O artista, conhecido por sua fusão de rap, pop e R&B, vivia em Istambul desde 2018, mas foi extraditado para o Irã pelas autoridades turcas em dezembro de 20232. Desde então, ele está detido no país. Além da acusação de blasfêmia, Tataloo também foi condenado a dez anos de prisão por promover “prostituição” e enfrentou outras acusações, como propaganda contra o governo iraniano e publicação de conteúdo considerado obsceno3.

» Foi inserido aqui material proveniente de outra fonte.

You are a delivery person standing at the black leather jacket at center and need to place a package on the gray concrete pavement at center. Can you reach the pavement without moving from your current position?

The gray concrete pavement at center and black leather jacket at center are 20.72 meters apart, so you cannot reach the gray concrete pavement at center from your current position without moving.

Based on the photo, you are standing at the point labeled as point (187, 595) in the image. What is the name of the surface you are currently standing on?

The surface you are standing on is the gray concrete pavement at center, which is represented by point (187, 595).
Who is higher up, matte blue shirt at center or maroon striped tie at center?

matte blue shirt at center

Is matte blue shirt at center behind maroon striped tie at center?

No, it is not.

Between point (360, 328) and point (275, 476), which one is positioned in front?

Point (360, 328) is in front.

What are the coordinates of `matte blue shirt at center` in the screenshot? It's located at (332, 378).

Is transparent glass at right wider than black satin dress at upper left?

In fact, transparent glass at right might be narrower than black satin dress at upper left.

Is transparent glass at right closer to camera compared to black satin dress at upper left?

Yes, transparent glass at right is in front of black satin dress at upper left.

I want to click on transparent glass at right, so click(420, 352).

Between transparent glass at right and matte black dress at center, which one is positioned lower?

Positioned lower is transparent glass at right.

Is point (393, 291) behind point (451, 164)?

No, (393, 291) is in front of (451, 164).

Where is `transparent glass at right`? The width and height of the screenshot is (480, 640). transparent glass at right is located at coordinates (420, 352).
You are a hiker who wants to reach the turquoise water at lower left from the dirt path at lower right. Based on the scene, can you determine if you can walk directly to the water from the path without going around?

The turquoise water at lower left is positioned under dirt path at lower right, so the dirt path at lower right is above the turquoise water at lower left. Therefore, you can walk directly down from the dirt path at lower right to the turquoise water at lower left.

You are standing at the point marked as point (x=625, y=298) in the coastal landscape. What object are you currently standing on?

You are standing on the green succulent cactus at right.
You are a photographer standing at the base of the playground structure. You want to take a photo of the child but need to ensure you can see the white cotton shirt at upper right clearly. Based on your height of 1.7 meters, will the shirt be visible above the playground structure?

A sentença gerou forte reação entre defensores dos direitos humanos, que denunciam o uso da pena de morte como ferramenta de repressão no Irã. O país tem uma das maiores taxas de execuções do mundo, ficando atrás apenas da China. Organizações internacionais, como a Anistia Internacional, criticam a decisão e alertam para o aumento das execuções no país, especialmente após os protestos nacionais de 2022 e 2023.
O veredicto ainda pode ser contestado, e Tataloo tem a opção de recorrer novamente. No entanto, ativistas temem que a execução ocorra rapidamente, e há uma crescente pressão internacional para que o governo iraniano reconsidere a sentença.